EXERCISE DESCRIPTION -
Using the records below, transcribe word for word the stretch from the line that contains "right ear: (1578, 542)" through the line that contains "right elbow: (1745, 1141)", both end lines included, and nothing else.
*** Opening of DATA PROVIDED ***
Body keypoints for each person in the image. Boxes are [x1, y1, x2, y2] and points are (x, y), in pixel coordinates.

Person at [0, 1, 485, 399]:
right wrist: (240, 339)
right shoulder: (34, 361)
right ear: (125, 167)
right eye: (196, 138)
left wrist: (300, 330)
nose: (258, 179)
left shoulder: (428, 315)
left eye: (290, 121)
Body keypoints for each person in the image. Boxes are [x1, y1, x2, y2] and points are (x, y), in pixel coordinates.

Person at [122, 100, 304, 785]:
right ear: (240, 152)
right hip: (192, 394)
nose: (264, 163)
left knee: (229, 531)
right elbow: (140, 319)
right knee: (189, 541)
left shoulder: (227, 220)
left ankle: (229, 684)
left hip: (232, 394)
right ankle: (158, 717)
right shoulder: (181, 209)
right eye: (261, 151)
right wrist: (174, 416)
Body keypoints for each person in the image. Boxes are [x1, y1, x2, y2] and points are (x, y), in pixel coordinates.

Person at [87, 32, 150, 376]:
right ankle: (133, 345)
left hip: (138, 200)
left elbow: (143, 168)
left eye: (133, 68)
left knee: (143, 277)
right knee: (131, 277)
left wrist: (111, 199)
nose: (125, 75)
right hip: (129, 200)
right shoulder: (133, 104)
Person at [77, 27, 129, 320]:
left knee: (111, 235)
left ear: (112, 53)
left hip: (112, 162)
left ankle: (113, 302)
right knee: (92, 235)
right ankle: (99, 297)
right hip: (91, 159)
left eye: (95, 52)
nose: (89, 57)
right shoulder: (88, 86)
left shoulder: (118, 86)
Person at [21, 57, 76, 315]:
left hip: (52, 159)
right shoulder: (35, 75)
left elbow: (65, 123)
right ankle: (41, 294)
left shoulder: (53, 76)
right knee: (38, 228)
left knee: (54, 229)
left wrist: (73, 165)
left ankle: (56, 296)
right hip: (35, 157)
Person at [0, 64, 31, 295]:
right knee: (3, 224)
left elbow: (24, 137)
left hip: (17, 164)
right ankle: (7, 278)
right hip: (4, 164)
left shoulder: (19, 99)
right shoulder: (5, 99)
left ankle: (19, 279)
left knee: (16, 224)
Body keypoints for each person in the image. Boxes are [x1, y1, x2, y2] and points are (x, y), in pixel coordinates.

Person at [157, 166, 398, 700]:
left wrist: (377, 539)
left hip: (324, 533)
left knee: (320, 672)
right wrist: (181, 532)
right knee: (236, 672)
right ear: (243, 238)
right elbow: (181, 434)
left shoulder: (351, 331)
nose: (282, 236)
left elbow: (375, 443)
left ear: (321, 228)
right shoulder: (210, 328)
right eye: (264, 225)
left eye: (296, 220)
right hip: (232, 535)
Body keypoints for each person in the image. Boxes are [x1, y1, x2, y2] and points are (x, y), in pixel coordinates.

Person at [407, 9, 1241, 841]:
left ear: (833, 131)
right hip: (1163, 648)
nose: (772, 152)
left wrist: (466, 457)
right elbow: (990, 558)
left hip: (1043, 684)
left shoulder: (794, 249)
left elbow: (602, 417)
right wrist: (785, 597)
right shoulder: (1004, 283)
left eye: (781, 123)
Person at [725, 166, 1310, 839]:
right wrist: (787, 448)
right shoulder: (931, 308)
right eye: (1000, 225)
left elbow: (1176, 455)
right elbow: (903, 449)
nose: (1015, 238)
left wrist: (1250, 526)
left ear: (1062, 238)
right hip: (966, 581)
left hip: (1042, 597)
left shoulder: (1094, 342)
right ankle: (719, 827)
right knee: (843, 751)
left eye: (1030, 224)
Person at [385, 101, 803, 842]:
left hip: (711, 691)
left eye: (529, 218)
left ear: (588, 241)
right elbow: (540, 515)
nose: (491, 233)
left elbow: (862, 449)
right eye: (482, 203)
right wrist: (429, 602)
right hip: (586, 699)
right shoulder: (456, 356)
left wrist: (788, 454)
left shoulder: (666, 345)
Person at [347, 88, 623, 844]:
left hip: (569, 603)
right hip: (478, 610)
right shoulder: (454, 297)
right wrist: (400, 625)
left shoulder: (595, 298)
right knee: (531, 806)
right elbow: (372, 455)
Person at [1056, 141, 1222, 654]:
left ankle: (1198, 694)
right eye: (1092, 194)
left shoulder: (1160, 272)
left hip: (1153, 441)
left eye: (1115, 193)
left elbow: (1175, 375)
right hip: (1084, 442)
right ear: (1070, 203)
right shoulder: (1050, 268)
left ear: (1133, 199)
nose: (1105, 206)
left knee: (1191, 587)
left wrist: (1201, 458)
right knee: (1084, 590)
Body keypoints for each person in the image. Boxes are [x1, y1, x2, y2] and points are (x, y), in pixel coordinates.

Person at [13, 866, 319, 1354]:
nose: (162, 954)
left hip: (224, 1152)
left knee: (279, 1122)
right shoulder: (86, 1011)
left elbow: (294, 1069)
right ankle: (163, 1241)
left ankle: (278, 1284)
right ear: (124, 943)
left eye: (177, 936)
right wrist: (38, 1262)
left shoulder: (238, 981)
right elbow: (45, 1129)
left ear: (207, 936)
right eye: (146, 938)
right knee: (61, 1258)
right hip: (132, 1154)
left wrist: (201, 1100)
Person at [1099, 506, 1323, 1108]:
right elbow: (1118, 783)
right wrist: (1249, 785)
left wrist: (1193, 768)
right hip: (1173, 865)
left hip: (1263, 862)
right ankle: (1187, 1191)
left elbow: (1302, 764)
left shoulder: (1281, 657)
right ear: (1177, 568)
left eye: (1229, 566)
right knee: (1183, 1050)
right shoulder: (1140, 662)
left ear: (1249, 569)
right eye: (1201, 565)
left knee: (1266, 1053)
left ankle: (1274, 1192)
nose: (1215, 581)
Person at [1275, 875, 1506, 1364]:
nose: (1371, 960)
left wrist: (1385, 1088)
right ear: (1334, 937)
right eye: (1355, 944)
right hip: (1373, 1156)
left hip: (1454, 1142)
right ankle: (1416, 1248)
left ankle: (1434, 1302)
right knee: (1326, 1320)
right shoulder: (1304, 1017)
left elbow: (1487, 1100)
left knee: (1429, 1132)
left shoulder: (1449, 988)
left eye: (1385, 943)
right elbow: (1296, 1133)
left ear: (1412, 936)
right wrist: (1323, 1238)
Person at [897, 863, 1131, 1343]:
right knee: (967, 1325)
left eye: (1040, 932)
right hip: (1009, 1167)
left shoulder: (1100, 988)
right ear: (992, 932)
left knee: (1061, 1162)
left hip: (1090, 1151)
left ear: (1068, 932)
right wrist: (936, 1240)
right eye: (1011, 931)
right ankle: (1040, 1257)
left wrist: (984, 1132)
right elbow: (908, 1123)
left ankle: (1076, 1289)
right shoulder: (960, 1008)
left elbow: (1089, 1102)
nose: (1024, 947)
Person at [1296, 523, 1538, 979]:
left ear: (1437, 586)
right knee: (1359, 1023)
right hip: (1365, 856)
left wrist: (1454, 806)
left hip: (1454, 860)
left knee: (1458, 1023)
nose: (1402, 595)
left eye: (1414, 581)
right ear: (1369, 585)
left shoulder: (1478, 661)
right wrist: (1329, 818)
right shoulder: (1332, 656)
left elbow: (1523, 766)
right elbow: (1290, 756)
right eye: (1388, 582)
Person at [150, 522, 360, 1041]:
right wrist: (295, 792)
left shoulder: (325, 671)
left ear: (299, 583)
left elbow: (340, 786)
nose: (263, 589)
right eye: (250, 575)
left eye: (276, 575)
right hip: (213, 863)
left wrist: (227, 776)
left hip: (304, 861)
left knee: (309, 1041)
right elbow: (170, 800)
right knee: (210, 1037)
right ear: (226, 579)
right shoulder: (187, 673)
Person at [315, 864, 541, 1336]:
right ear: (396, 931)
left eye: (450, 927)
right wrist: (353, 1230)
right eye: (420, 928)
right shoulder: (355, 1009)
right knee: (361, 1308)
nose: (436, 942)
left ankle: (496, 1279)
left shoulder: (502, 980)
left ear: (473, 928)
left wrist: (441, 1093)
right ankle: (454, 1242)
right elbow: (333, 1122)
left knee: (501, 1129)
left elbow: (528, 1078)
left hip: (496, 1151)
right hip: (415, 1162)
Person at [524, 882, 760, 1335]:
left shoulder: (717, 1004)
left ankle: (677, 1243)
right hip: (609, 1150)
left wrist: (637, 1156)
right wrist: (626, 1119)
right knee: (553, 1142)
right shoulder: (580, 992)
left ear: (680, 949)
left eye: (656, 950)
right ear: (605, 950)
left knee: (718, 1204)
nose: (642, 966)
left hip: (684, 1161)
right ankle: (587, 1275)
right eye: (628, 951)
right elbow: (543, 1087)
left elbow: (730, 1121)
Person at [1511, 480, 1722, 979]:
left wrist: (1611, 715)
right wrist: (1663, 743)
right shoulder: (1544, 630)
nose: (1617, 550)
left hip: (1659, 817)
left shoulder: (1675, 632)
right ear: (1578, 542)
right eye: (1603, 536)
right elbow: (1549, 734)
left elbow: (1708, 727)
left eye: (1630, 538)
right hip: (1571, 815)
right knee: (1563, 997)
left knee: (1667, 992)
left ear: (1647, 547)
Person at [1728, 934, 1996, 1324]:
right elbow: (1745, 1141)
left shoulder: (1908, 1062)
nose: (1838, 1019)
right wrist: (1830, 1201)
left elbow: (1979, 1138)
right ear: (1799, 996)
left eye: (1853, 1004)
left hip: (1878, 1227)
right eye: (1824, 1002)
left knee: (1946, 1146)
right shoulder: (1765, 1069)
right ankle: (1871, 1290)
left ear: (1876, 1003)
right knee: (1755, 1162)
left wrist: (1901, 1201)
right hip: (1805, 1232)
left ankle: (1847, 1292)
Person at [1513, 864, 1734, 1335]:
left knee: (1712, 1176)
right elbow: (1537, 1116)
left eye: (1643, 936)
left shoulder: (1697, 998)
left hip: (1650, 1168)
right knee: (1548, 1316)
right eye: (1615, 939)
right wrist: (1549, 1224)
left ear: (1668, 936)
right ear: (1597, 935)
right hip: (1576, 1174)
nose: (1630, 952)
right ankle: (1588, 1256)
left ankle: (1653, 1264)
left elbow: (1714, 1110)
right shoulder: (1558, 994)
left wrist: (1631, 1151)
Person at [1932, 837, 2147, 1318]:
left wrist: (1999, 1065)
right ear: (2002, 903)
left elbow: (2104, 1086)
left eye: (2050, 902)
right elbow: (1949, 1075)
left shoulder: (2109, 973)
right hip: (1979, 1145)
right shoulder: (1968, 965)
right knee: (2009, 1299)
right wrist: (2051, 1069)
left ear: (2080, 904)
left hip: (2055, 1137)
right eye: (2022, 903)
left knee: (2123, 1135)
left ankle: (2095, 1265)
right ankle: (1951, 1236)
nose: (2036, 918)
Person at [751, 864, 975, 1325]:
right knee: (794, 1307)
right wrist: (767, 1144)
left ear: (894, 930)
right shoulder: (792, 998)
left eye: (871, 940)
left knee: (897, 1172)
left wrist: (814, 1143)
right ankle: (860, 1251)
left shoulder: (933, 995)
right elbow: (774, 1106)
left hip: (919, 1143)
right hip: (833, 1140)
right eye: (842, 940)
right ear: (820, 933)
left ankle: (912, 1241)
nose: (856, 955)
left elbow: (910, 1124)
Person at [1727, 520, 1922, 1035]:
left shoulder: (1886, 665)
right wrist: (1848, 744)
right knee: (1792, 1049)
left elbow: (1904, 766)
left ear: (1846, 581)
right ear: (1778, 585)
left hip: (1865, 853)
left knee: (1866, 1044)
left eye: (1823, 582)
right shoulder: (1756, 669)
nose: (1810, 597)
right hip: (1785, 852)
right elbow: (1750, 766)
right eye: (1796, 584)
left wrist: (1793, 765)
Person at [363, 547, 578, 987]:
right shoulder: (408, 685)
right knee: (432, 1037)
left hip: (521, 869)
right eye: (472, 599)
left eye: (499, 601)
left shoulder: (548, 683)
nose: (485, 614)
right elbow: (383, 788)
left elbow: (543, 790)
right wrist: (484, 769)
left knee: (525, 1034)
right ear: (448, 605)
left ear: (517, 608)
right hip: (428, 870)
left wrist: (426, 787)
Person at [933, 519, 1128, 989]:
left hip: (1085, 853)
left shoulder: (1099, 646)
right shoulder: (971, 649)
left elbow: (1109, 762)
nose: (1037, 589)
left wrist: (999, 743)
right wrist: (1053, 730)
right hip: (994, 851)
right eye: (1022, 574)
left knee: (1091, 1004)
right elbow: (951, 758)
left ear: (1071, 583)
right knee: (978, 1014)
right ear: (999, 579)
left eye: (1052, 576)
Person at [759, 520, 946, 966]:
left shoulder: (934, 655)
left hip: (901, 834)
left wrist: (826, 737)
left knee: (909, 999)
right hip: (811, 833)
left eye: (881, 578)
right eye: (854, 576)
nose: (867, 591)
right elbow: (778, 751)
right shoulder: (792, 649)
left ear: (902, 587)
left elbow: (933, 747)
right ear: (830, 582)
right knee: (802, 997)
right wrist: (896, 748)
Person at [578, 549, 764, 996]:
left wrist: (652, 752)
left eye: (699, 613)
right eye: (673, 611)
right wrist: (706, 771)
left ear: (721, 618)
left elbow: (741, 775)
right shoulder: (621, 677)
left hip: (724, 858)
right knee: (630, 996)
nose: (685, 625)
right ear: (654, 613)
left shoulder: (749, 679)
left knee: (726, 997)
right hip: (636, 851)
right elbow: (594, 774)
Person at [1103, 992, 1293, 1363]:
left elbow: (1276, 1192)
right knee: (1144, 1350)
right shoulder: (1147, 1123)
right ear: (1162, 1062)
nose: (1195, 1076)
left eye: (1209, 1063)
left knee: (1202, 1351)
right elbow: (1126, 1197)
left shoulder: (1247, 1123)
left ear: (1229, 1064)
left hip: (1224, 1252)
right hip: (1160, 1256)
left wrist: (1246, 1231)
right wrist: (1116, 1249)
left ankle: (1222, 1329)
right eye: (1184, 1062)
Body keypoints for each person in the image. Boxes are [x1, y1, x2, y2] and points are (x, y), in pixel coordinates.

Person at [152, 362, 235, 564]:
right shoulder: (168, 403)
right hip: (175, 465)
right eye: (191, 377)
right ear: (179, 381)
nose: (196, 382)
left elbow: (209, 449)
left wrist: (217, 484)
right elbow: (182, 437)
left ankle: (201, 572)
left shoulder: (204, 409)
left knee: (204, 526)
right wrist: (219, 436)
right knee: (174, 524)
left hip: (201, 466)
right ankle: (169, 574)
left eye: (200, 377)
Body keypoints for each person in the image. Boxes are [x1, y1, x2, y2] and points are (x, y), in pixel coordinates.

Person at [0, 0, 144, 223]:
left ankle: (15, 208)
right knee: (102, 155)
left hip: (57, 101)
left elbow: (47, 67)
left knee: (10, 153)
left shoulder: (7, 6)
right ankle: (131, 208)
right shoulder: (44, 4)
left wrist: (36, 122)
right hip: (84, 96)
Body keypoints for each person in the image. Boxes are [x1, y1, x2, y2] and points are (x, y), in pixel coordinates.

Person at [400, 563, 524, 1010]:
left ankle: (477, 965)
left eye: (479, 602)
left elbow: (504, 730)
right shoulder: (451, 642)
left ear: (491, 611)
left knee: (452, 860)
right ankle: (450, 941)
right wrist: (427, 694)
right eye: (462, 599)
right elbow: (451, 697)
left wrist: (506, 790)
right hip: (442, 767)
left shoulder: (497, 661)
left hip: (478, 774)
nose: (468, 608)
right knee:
*** Close of DATA PROVIDED ***
COMPLETED TASK -
right ear: (1578, 542)
right eye: (1603, 536)
right elbow: (1549, 734)
left elbow: (1708, 727)
left eye: (1630, 538)
right hip: (1571, 815)
right knee: (1563, 997)
left knee: (1667, 992)
left ear: (1647, 547)
Person at [1728, 934, 1996, 1324]:
right elbow: (1745, 1141)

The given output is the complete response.